# start of Task material

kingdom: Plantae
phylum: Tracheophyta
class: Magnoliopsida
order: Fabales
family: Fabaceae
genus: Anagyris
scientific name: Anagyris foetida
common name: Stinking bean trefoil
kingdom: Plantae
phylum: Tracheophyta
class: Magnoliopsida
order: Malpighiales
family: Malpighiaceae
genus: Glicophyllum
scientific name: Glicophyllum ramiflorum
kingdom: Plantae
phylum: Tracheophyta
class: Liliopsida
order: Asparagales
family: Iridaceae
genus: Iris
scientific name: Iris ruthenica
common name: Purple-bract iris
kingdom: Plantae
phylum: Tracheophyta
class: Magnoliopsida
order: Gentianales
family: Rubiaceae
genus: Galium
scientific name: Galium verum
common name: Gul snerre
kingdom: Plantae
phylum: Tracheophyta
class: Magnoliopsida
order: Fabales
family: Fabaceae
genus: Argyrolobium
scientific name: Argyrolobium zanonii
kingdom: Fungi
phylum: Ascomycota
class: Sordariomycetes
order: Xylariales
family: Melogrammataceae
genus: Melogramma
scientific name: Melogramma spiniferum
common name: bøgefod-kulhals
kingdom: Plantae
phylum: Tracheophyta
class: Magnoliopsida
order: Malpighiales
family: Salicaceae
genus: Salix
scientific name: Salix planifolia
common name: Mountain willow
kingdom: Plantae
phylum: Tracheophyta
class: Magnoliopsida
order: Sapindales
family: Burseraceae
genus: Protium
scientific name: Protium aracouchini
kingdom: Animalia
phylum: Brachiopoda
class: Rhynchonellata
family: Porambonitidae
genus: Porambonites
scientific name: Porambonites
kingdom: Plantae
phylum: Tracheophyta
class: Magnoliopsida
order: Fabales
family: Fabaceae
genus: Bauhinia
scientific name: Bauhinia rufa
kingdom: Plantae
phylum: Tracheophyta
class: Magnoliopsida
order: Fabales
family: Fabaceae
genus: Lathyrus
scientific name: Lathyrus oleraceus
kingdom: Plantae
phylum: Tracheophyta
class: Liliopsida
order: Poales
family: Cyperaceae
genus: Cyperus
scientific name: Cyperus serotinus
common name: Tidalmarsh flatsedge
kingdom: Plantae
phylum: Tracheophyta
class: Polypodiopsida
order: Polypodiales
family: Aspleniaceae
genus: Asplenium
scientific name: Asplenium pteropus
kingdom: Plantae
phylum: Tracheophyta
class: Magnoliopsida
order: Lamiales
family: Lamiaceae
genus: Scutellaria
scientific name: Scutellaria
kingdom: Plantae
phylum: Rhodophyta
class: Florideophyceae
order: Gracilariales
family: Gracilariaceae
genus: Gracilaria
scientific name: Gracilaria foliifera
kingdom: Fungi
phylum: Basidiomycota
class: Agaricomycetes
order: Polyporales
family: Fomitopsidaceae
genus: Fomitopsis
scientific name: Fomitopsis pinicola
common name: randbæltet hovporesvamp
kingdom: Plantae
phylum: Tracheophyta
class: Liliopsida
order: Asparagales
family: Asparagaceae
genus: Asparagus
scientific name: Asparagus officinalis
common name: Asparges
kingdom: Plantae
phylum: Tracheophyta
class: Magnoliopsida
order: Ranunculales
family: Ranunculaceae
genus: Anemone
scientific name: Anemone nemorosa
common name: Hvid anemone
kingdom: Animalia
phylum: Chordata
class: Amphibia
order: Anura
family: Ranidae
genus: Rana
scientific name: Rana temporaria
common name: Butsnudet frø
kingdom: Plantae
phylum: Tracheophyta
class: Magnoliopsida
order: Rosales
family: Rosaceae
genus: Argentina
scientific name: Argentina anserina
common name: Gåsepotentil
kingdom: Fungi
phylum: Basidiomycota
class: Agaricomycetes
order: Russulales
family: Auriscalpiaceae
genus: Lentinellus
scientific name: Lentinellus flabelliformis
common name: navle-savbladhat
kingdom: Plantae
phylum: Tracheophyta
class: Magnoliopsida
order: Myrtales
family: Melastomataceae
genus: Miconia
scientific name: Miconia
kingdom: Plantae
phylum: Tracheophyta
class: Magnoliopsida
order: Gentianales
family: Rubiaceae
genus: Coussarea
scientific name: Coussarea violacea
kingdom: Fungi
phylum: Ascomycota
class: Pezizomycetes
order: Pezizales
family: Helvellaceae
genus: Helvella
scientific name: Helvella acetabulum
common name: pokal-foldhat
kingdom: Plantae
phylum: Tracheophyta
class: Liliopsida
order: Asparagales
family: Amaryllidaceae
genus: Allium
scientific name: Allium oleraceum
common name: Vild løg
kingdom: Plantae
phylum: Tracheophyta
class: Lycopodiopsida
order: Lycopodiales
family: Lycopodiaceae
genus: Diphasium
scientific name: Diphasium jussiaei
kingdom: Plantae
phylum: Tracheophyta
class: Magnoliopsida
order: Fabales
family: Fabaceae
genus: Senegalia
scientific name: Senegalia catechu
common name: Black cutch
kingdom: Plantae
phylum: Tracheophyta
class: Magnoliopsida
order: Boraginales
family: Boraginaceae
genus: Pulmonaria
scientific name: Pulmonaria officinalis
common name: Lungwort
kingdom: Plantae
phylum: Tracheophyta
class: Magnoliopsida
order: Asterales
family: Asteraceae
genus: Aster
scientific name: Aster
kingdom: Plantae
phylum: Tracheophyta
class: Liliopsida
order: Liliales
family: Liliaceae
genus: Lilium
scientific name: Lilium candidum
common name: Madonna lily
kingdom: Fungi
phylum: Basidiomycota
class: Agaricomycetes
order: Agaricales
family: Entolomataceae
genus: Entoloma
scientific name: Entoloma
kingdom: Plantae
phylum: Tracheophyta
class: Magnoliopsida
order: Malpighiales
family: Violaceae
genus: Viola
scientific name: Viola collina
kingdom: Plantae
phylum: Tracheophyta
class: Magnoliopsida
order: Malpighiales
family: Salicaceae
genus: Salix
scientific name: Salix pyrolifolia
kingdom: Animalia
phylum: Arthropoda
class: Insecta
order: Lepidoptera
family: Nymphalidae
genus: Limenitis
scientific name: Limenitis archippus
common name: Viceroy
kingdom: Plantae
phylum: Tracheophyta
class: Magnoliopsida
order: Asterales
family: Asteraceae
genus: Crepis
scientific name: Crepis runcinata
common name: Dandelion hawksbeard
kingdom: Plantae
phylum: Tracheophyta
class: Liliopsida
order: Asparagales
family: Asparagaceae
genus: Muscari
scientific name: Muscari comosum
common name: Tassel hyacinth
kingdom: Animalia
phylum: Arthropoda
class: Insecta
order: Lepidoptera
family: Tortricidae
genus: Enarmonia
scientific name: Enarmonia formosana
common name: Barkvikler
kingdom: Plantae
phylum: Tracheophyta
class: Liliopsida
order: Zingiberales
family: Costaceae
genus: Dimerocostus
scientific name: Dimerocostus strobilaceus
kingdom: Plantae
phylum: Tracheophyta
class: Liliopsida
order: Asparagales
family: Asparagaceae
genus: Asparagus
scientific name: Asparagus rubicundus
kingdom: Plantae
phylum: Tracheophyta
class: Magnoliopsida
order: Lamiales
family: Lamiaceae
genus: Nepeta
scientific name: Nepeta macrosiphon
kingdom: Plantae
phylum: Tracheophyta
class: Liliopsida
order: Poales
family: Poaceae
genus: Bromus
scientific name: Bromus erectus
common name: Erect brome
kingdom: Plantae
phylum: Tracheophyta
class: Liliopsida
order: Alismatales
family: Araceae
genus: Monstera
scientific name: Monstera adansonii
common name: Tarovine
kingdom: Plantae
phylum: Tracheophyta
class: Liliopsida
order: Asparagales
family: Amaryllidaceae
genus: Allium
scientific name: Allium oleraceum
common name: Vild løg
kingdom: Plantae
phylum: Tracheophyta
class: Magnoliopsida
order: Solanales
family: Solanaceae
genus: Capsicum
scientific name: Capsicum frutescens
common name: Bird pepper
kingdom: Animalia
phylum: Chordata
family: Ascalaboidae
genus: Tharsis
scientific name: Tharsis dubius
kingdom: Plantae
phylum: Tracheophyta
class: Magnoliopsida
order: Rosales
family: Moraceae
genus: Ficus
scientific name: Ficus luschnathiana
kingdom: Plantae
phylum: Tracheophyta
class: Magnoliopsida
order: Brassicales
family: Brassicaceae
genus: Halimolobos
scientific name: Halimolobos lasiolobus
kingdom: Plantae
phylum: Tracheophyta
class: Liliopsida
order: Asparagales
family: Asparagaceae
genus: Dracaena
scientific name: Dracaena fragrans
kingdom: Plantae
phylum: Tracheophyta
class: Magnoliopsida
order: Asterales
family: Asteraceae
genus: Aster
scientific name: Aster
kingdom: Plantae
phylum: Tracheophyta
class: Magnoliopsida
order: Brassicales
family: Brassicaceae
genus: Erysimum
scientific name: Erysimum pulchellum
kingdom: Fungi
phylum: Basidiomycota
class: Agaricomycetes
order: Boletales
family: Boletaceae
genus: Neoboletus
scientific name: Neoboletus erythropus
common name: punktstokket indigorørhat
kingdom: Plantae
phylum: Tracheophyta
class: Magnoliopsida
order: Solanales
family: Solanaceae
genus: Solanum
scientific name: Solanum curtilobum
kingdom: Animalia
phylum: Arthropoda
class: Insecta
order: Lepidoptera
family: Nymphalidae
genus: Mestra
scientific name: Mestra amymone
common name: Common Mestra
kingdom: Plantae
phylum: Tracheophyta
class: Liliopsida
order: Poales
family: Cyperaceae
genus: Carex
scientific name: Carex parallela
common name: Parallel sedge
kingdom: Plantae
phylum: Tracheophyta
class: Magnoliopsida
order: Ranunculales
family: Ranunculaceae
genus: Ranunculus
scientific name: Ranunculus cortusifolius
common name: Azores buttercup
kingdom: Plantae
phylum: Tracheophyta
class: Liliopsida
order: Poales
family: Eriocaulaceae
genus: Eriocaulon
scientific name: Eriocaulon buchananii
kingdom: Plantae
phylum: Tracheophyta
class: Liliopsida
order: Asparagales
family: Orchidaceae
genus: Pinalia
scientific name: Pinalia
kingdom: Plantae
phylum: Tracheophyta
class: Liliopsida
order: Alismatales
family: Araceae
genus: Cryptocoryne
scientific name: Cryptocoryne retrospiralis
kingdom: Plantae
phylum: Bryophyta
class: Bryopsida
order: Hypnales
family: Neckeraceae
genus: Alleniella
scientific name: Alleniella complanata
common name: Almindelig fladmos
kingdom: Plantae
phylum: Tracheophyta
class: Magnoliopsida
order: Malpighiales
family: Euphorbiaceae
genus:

# end of Task material

=== Description of the task ===
Reproduce, unchanged, every line from the one containing "class: Bryopsida" through the end of the entries, inclusive.

=== Output of the task ===
class: Bryopsida
order: Hypnales
family: Neckeraceae
genus: Alleniella
scientific name: Alleniella complanata
common name: Almindelig fladmos
kingdom: Plantae
phylum: Tracheophyta
class: Magnoliopsida
order: Malpighiales
family: Euphorbiaceae
genus:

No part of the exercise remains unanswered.